Enfin devant ma fenêtre, j'essaie de l'ouvrir, mais elle semble fermée de l'intérieur. Iris doit me jouer un mauvais tour. Je saisis mon téléphone, prête à lui envoyer un message, quand un bruit non loin de moi attire mon attention.
"Qui est là ?" murmurai-je, ma voix à peine audible.
C'est alors que ma mère apparaît, clairement agacée par mon retard, comme en témoigne son regard scrutateur.
"Maman," articulai-je.
"Alors comme ça, tu fais le mur ? Où étais-tu passée ?" gronde-t-elle.
"J'étais à l'anniversaire d'Astrid," avouai-je avec une pointe de culpabilité.
Je pouvais sentir la frustration dans le regard de ma mère. "Je ne sais plus comment vous faire comprendre ce que je ressens, ce que je veux que vous ressentiez. Je me sens un peu agacée que mes deux filles veuillent toutes prendre des chemins que je n'avais jamais osés," dit-elle, abandonnant toute tentative de réprimande pour exprimer plutôt sa tristesse. "J'ai mes plans avec vous deux, mais il semble que vous en ayez déjà trouvés par vous-mêmes. N'empêche que je suis inquiète pour votre avenir," poursuit-elle.
"Je comprends, maman. Je suis désolée de ne pas t'avoir informée plus tôt," dis-je, exprimant sincèrement mes regrets.
"En fait, je ne voulais pas entrer dans ta chambre sans raison. Je voulais te remettre ça. Je l'ai trouvé dans la boîte aux lettres, et c'est pour toi," elle me tend une enveloppe portant mon nom.
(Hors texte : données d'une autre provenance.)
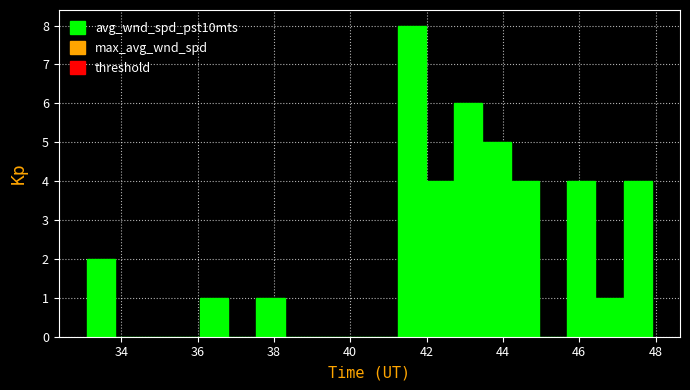

Around what value on the x-axis is the tallest bar? Give the approximate position of its centre, as read against the axis.

41.6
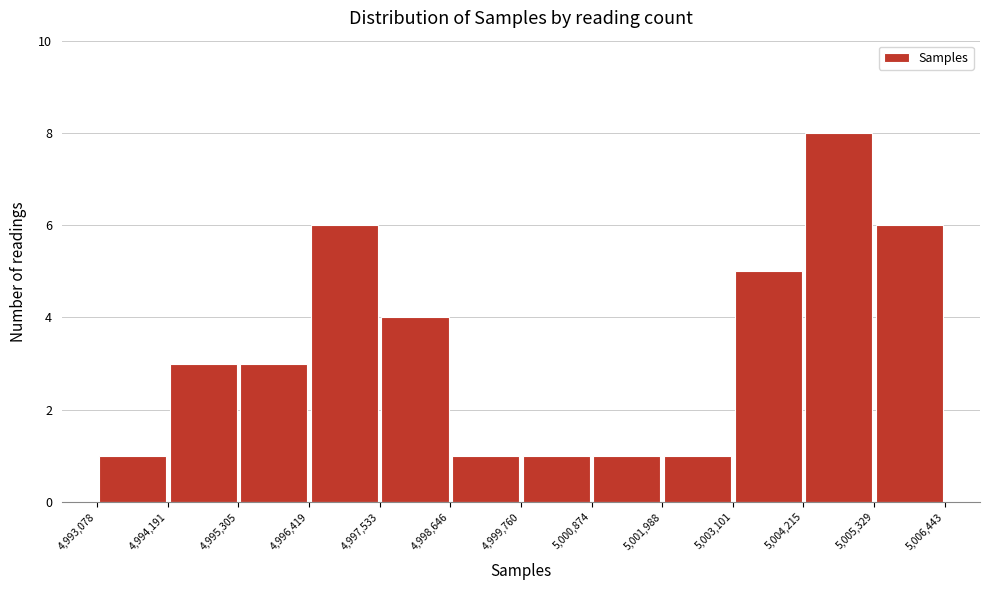

How tall is the bar that spans 5,000,874 to 5,001,988 on the x-axis? The values are not printed on the chart, so give them approximately, as read against the axis.

1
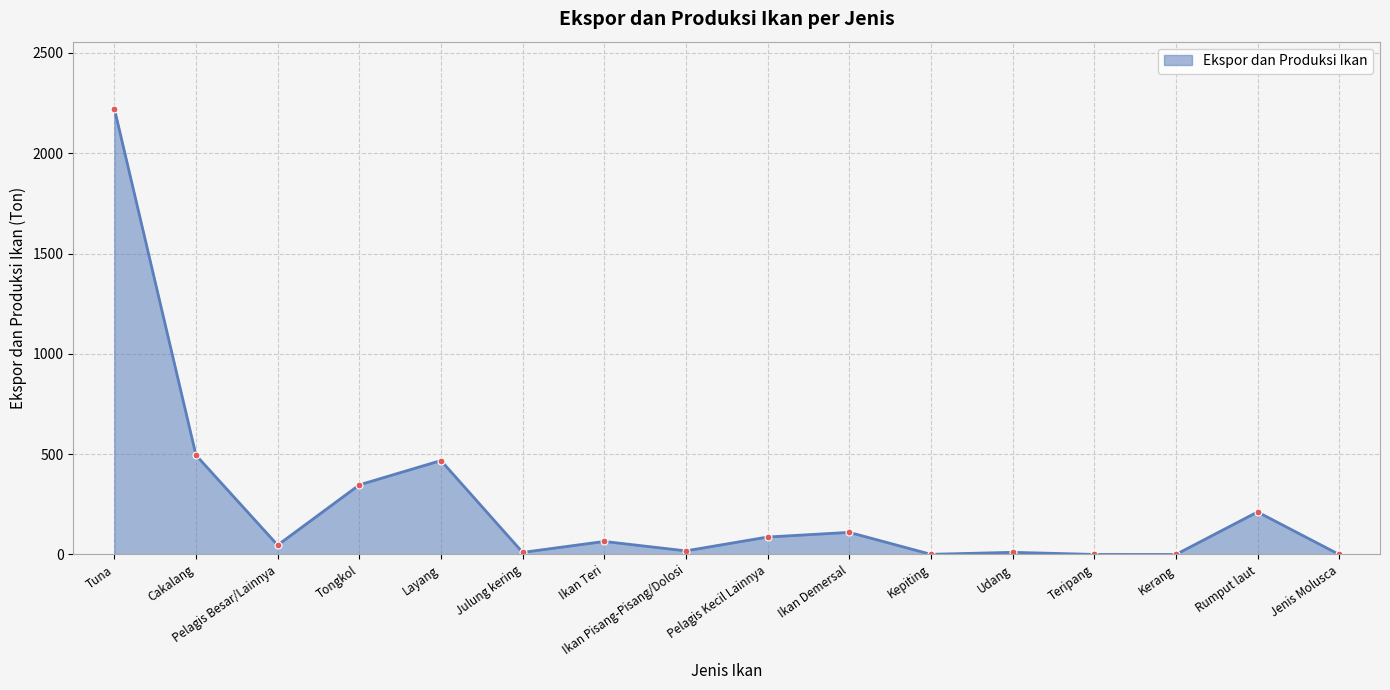

What is the change in value from Julung kering to Teripang?

-10.1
Je la prends et la regarde pendant un moment.
"Maintenant, rentre à l'intérieur et repose-toi," me conseille-t-elle.
"D'accord," acquiesçai-je, reconnaissante pour sa compréhension et ses préoccupations. Je lui adresse un sourire timide avant de suivre ses conseils et de rentrer à la maison.
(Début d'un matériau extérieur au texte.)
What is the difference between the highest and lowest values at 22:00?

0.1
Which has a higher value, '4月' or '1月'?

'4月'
Je suis maintenant dans ma chambre, et je décide d'ouvrir l'enveloppe que ma mère m'a remise. Avec précaution, je la déplie pour révéler un papier soigneusement plié en deux. Mes doigts effleurent la surface du papier, tandis que mon esprit s'interroge sur le mystère contenu à l'intérieur. J'ouvre délicatement le pli et découvre l'écriture familière d'une personne qui m'est chère.